With 59% of workers experiencing stress due to their jobs,work-related stress is more commonplace than ever. Which is why, Amanda Augustine, career advice expert at TopCV, says it’s important to recognise the signs and be aware of stresses going on in the workplace before it leads to burn out.
“While it may not be realistic to ‘flip a switch’ and forget about work the moment you leave the office, it’s a problem if your mind is occupied by it all the time,” she tells Cosmopolitan. The first step to spotting work-related stresses is to acknowledge certain behaviours and to recognise if they’re unhealthy.
How to spot work stress
When did you last take a lunch break, let alone a holiday?
If you find yourself forgetting to eat lunch, or desperately cramming down a packed lunch at your desk while the elusive ‘lunch hour’ alludes you once again, this might be the sign of more than just indigestion. Numerous studies have found that taking time off – whether that’s a holiday or a walk around the block – can decrease stress, increase productivity, improve health and focus, but when you’re at the height of stress, it can feel impossible to do.
Are you sleep deprived?
Despite feeling exhausted at the end of the working day, when it’s time to go to bed, you find that your mind is still racing with thoughts of work. Sound familiar? If you regularly feel wired when you go to bed and have trouble falling asleep due to anxieties about the day ahead, you need to do something about it.
Do you get the Sunday dread?
We’re all guilty of hating on Monday morning, but if you think your Sunday night mood might be down to work stress, you need to start taking it seriously.
Are you thinking about work constantly?
As Amanda says, “whether it’s Saturday night and you’re still dwelling over the work email you sent on Friday, or you’re out with friends and family and work is your go-to topic of conversation” if your job feels like it’s taking over your life? That isn’t healthy.
What to do about work stress
Here, Amanda shares her 7 tips for handling work-related stress.
1. Prioritise your workload.
Set yourself achievable goals and create priority lists of things that need to get done, things you’d like to get done, and tasks that aren’t your first concern right now. “Create a comprehensive to-do list with apps like Wunderlist or Todoist and prioritise your work,” Amanda tells us. “Be strategic in identifying the time of day when you’re most productive and use it to tackle a project or task that requires the most thought.”

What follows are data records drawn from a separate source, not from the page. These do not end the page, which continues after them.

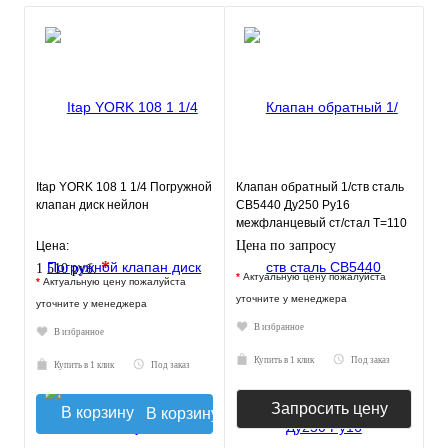
Itap YORK 108 1 1/4 Погружной
Клапан обратный 1/ств сталь
клапан диск нейлон
CB5440 Ду250 Ру16
межфланцевый ст/стал T=110
Tecofi CB5440-0250
Цена по запросу
Цена:
*
1 510 руб.
*
Актуальную цену пожалуйста
*
Актуальную цену пожалуйста
уточните у менеджера
уточните у менеджера
В избранное
В избранное
Купить в 1 клик
Под заказ
Купить в 1 клик
Под заказ
Запросить цену
В корзину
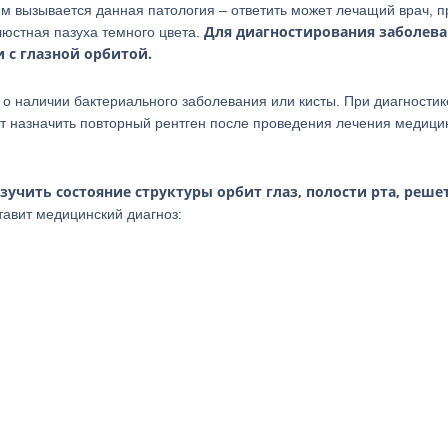
ем вызывается данная патология – ответить может лечащий врач, 
Для диагностирования заболев
люстная пазуха темного цвета.
и с глазной орбитой.
т о наличии бактериального заболевания или кисты. При диагностик
ет назначить повторный рентген после проведения лечения медиц
зучить состояние структуры орбит глаз, полости рта, реш
ставит медицинский диагноз:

2. Delegate the rubber balls
And with that priority list, be prepared to drop some of the ‘To-dos’, or pass them onto other people – you’re likely stressing out because you’ve taken too much on, and there aren’t enough hours in the day to do it. “Consider each priority at work to be a ball that you’re juggling; some are made of glass, and others are rubber. When you’re juggling too many priorities, you’ll end up dropping a few along the way. Identify which ‘balls’ will bounce back if they are dropped, and see if you can have some of these delegated to other members of your team.”
3. Speak to your manager.
Work-related stress costs businesses billions of dollars each year, due to loss of productivity. Avoid going down that route by being honest with your manager about how your feeling, and seeing what they can do to help. As Amanda advises, “Have an open conversation with your manager to explain the situations that are causing you the most stress. The goal is not to list out complaints, but to work together to devise a plan that will help you manage these stressors more effectively so you can perform at your best.”
4. Organise your workspace
“Mess breeds stress,” the career expert continues. “There’s no reason to add unnecessary stress to your workload by being disorganised. Take a cue from Marie Kondo and declutter your workspace. Then, add a plant to your area; incorporating a little greenery into your work environment has been proven to reduce stress, lower blood pressure and increase positive feelings.
5. Prioritise self-care
While it can feel like work is taking over your life, make an extra effort to do things that you enjoy and that make you feel good. “Do some stress-busting activities that will boost your endorphins such as breathing exercises, physical activity, or meditation. Ditch your phone or put it on airplane mode, or download an app like the Stress & Anxiety Companion, or Headspace, that is designed to help you manage stress while on the go.”
6. Set work-life boundaries
We know this can be easier said than done, but feeling like we’re constantly contactable and available to reply to emails 24/7 can increase work anxiety no end. “Technology was supposed to liberate us from much of the daily slog, but it often makes things worse because now we’re always ‘switched on’,” Amandra agrees. “For many professionals, this increasingly blurs the line between work and home life, so setting clear boundaries is a must. Block off chunks of time in your calendar for hobbies, family etc. and communicate to your team when you will be completely ‘off grid’.”
7. Consider a change
If you’re reading through this list and genuinely don’t think any of the suggestions might help your chronic work stress, it may be time to make a change. “Take some time to sort out your next career move, and then update your CV with this goal in mind,” the career advice expert at TopCV says.
“The average UK employee can expect to spend a total of 82,068 hours working over their lifetime, the equivalent of 3,420 nonstop days on the bounce. Over that period, we’ll likely get just four per cent more time with our partner or family than we do with our work colleagues. These are the hard facts of working life, but they illustrate the need to take great care in our career choices so that we are happy with the direction in which those 82,068 precious hours are heading.